DVF: Yes. That’s why we have to be astute. We have to make them believe that our ideas are their ideas… My mother, who was an Auschwitz survivor, always said to me: don’t play the victim. She called men “les pauvres”… poor men. We need men, we love men. We mustn’t be at war. But we still have a lot of work to do.

How can we grow old in a society that discriminates against mature women. Have you ever suffered ageism?
OW: I can’t say that I’ve come across ageism, but I can say that, when I turned 60, lots of people started to call me “auntie”, something that I’ve never liked. Apart from that, however, I actually feel healthier and stronger than when I was 35. I’m wiser now. I’m more at peace with myself.

DVF: Aging is my favorite topic. I’m 77 years old and I always say it straightaway when I meet someone. That way, I avoid them asking or looking it up on the internet. Time has taught me lots of things. Aging is living.

Oprah, you’ve spoken about using drugs to lose weight. How much has weight influenced your life?
OW: Now it doesn’t influence me much.
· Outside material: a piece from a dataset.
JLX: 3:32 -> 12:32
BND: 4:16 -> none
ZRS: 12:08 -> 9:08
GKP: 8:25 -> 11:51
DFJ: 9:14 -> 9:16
But it did before. I was consumed by it. Nobody in the ’80s, ’90s and early 2000s was ridiculed for their weight as much as I was. I was in the tabloids every week with a made-up story and comedians would mock me. I spent a lot of time wondering why I couldn’t control my weight, despite the fact that I was a competent person in many other areas of my life. Then I understood that it was an actual generic disorder. Now there are medications that enable people to soothe the noise in their heads. For me it’s a true gift for the world. I talked about it because lots of people continue to suffer in the fight against obesity.

What does the future hold for these medications?
OW: I think that pharmaceutical companies will lower the prices and that the medications will be available to everyone. And that this will literally change the world.

You’ve also been criticized for what you’ve said about these medications, which are still very new.
OW: Yes, I don’t know. Some reproached me about the fact that in the beginning I’d said that I wouldn’t have used the medication because I felt the need to lose weight by myself, without any help. But only after I’d spoken with some doctors did I realize that it was an actual disorder. For many years I fought a battle without knowing that I was destined to lose because, if you have a genetic disposition, there’s a balance that your body reaches and it will always go back to, regardless of how much weight you lose. So, I’m prepared to accept all the criticism in the world because these medications will change many people’s lives. If I can be the person who leads that change, that’s fine by me.